There is a lot that can make an indie game stand out. It can be tackling an underrepresented genre that is scarcely seen in more mainstream games. It can be having a unique art style that makes the look and feel of the game stand out among others. West of Loathing does that and more. It is not only a western RPG, but one with a very unique art style and a comedic tone. This makes it very difficult to find anything else to compare it to, but it stands out among everything comparable.
The Role You Play
You play as a yet-to-be-named explorer beginning their journey to head west. You have the option to pick from one of three different classes: Cow Puncher, Beanslinger and Snake Oiler. Each class comes with its own abilities that you can improve as you gain experience. you spend your experience like a currency to improve each attribute at your own discretion.
You can also recruit a ‘pardner’ to assist you along the way. Each one has their own preset equipment and abilities, but you have full control over them during battle.
The plot of West of Loathing is all over the place. There is a subplot about a cult of necromancers, something about strange alien technologogy and a bit about evil cows. None of it ever really adds up to much. While the game is meant to be comedic and nonsensical, you are just thrown from one random plot point to the next. There never really seems to be a coherent narrative or actual goal in the game.
There are plenty of aspects to the gameplay in West of Loathing. Most of it centers around the quests you do. There are plenty of places to explore and each new location brings a new way to interact with the scenery and the characters in it. The comedic theme of the game keeps every interaction strange and unpredictable.
The other main aspect of the gameplay is the combat. The combat is turn-based. You and your ‘pardner’ can use different weapons and skills against the enemies you encounter. Before you attack, you can also use items to deal damage, heal or buff your stats. There is no limit to the number of items you can use per turn, and they can be an absolute lifesaver in a tough battle.
There are a lot of different areas to visit in West of Loathing. You have the option to just explore the open map which can lead to discovering plenty of new and interesting locations. Each one can set up a new mission or help to complete one you’ve already started. There is no strict obligation to complete a lot of the quests, but it can lead to new weapons, armor, money or experience. As far as the main quest goes, it can take roughly 10-12 hours to complete.
The soundtrack to West of Loathing does an excellent job of creating the kind of ambiance you would expect from a western game. It definitely has the appropriate 1850s-style instrumentation with a tone to match all of the settings. There is a nice laid-back tone in all of the towns. It gets a bit more up-tempo when you are exploring the desert or in one of the caves. It also gets a bit spooky when you are in a graveyard or the den of a necromancer. The music is pretty much exactly what you would expect and fits pretty much perfectly with the game.

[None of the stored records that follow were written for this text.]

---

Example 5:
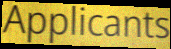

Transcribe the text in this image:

ApplicantsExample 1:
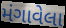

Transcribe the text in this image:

મંગાવેલા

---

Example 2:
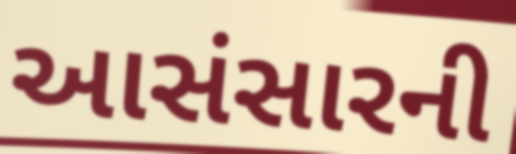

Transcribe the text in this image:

આસંસારની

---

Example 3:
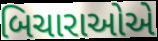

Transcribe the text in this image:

બિચારાઓએ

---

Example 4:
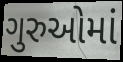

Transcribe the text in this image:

ગુરુઓમાં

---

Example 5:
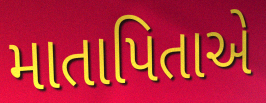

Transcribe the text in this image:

માતાપિતાએ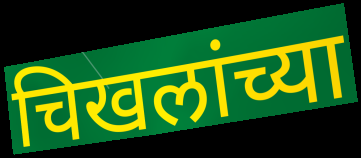
चिखलांच्या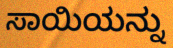
ಸಾಯಿಯನ್ನುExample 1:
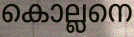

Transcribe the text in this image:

കൊല്ലനെ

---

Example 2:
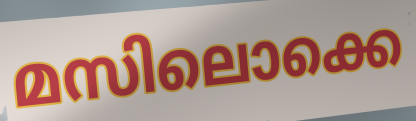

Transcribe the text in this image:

മസിലൊക്കെ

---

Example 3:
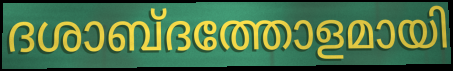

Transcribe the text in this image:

ദശാബ്ദത്തോളമായി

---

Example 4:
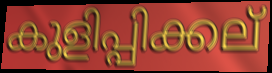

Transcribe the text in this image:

കുളിപ്പിക്കല്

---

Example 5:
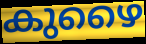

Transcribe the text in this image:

കുഴൈ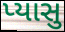
પ્યાસુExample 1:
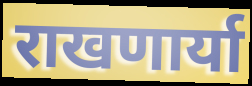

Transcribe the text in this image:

राखणार्या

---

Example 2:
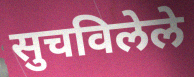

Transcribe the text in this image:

सुचविलेले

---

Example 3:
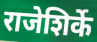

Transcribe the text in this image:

राजेशिर्के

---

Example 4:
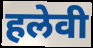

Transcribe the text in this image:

हलेवी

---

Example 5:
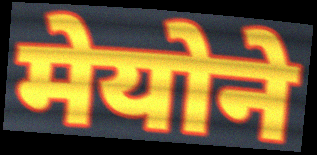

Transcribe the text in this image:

मेयोने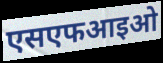
एसएफआइओ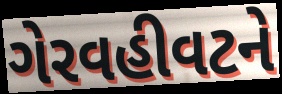
ગેરવહીવટનેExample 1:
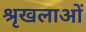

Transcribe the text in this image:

श्रृखलाओं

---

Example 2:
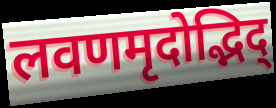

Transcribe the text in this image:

लवणमृदोद्भिद्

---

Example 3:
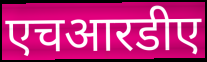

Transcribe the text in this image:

एचआरडीए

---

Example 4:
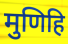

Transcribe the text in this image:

मुणिहि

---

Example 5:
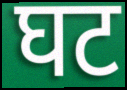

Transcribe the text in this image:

घट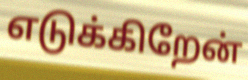
எடுக்கிறேன்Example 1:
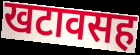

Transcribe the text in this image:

खटावसह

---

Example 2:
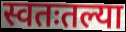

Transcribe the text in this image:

स्वतःतल्या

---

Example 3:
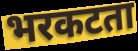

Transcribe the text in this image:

भरकटता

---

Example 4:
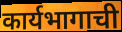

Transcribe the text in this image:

कार्यभागाची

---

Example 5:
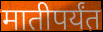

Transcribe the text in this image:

मातीपर्यंत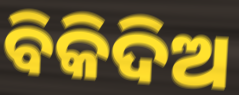
ବିକିଦିଅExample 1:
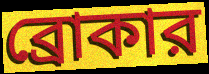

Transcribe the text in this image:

ব্রোকার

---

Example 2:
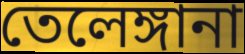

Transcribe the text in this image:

তেলেঙ্গানা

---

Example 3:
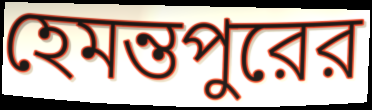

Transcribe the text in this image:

হেমন্তপুরের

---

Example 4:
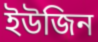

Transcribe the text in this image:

ইউজিন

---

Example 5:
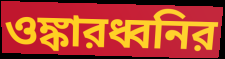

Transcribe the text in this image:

ওঙ্কারধ্বনির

What stands out about West of Loathing is the rudimentary art style with the sense of humor to match. There are too many ridiculous moments in this game to name, but they are hilarious in a way that sticks with you. One particular example is near the beginning of the game when you can learn from the book of stupid walking. If you choose to have it enabled, your character will walk in a variety of silly ways, ranging from crawling to cartwheeling to butt dragging just to name a few.
The Talking Parts
There are a lot of strange and bizarre moments in West of Loathing. This leads to a lot of different interactions with everyone and everything in the game, living and non-living. In addition to the usual citizens you would expect to find in a western setting, you can also interact with angry cows, necromancers, ghosts and forgotten pieces of alien technology.
However, the most intricate and detailed interactions you have are with the spitoons. You can search through the disgusting contents of the spittoons in search of treasure. As you search, the descriptions of your actions and what you are searching through are excessively detailed to a disgustingly hilarious extent.
Z…We’ve Reached the End. Anything Else?
West of Loathing is the follow-up to a free-to-play browser-based game called The Kingdom of Loathing. Both games were made by the same studio, Asymmetric, and it is where the art style and sense of humor for West of Loathing originate from. The main difference between the two, aside from the sales platforms, is the genre, with one being a fantasy game and the other being a western. With a franchise that can be adapted to two different genres, it seems like it has the potential for different games in the future.
West of Loathing is a very silly take on a Western RPG. It is filled with tons of strange moments and plenty of unpredictable scenarios that are hilarious and unforgettable. It is an experience that will satisfy anyone looking for a western, a comedy game, an RPG, or any combination of the three. I absolutely recommend it.